Paula Deen and Savannah
I believe the charges that Paula Deen’s former high-level employee, Lisa Jackson, has leveled against the celebrity chef and her brother, Earl “Bubba” Hiers.
I believe Jackson saw a whole lot of racism in Deen’s and Bubba’s restaurants. I’m from Savannah. This is how Savannah rolls and why so many blacks, especially professionals who don’t want to teach or preach, leave.
I read parts of Jackson’s lawsuit last year, when it was filed in the U.S. District Court for the Southern District of Georgia. Her main target is Bubba’s restaurant, set up in large part from my understanding, with the considerable loot Deen has made as a big-time TV cook. Jackson ran Bubba’s place as manager. I can see the black workers being made to use the back door only, as Jackson claims. I can certainly see the refusal to promote black employees or the decision “to hide” the black hostesses, and the open reference to the kitchen staff, mostly black, as “monkeys.” I can see Paula herself casually referring to blacks as “n****rs.”

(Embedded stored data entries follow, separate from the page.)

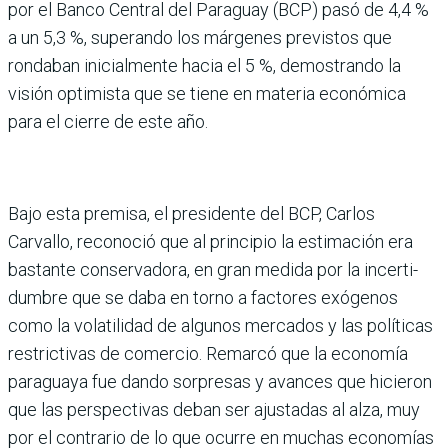
por el Banco Central del Para­guay (BCP) pasó de 4,4 %
a un 5,3 %, superando los már­genes previstos que
ronda­ban inicialmente hacia el 5 %, demostrando la
visión opti­mista que se tiene en mate­ria económica
para el cierre de este año.
Bajo esta premisa, el pre­sidente del BCP, Carlos
Carvallo, reconoció que al principio la estimación era
bastante conservadora, en gran medida por la incerti­
dumbre que se daba en torno a factores exógenos
como la volatilidad de algunos mer­cados y las políticas
restric­tivas de comercio. Remarcó que la economía
paraguaya fue dando sorpresas y avan­ces que hicieron
que las pers­pectivas deban ser ajustadas al alza, muy
por el contrario de lo que ocurre en muchas economías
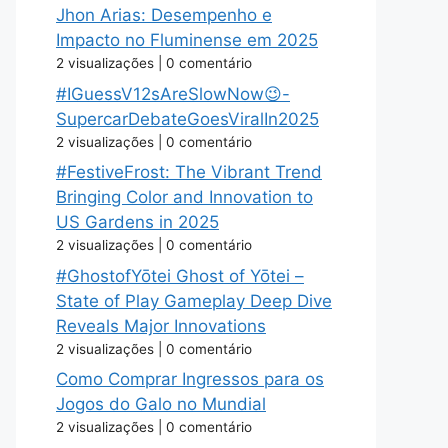
Jhon Arias: Desempenho e
Impacto no Fluminense em 2025
2 visualizações
|
0 comentário
#IGuessV12sAreSlowNow😉-
SupercarDebateGoesViralIn2025
2 visualizações
|
0 comentário
#FestiveFrost: The Vibrant Trend
Bringing Color and Innovation to
US Gardens in 2025
2 visualizações
|
0 comentário
#GhostofYōtei Ghost of Yōtei –
State of Play Gameplay Deep Dive
Reveals Major Innovations
2 visualizações
|
0 comentário
Como Comprar Ingressos para os
Jogos do Galo no Mundial
2 visualizações
|
0 comentário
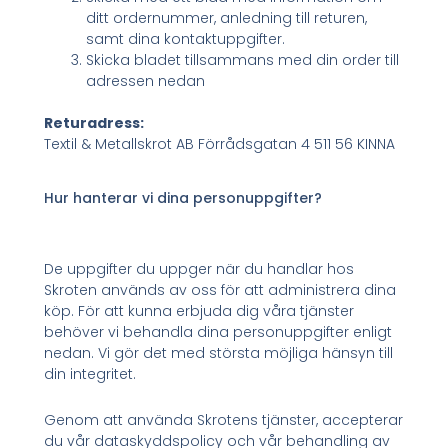
ditt ordernummer, anledning till returen,
samt dina kontaktuppgifter.
Skicka bladet tillsammans med din order till
adressen nedan
Returadress:
Textil & Metallskrot AB Förrådsgatan 4 511 56 KINNA
Hur hanterar vi dina personuppgifter?
De uppgifter du uppger när du handlar hos
Skroten används av oss för att administrera dina
köp. För att kunna erbjuda dig våra tjänster
behöver vi behandla dina personuppgifter enligt
nedan. Vi gör det med största möjliga hänsyn till
din integritet.
Genom att använda Skrotens tjänster, accepterar
du vår dataskyddspolicy och vår behandling av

“Well what I would really like is a bunch of little n****s to wear long-sleeve white shirts, black shorts and black bow ties, you know in the Shirley Temple days, they used to tap dance around,” Deen, according to Jackson, said. “Now, that would be a true Southern wedding wouldn’t it? But we can’t do that because the media would be on me about that.” In her deposition, Deen admitted to using the word herself but not in a pejorative way. I guess that means saying it when no n*****s are around to report it.
A little background: Paula’s in her mid-sixties. She grew up poor near Albany, Georgia, a city Dr. Martin Luther King Jr. called one of the most racist he’d ever encountered during his travails to bring the South into modernity. And King protested in places such as Mississippi, whose obstinacy singer Nina Simone famously labeled with the expletive “god-damn.” Deen’s Savannah restaurant is a destination for many tourists, and tourists spend money in other local businesses while in the vicinity. To bring her down would hurt Savannah, too. There’s a lot at economic stake here.
But if things were so bad for Jackson, why did she stay on for five years? Here’s the probable rejoinder: She made good money. Savannah’s not loaded with high-paying jobs—not even for white former managers like Jackson. Jackson is largely claiming sexual discrimination against Bubba, mostly his alleged downloading of porn in an office they shared but also for “chasin’ her for tail.” But what about the reported $1.2 million Jackson seeks? Well, she’s certainly not the first to seek money in a, well, lawsuit.
An official for the Food Network, on which Paula’s popular show is viewed, was quoted as saying that the network is against all types of bias and that it “will continue to monitor the situation.” That don’t sound too good for Paula if Jackson wins, huh? But wait. Pull up a seat, ladies and germs. I understand Oprah and Paula are buds. How will that unfold, “suga”?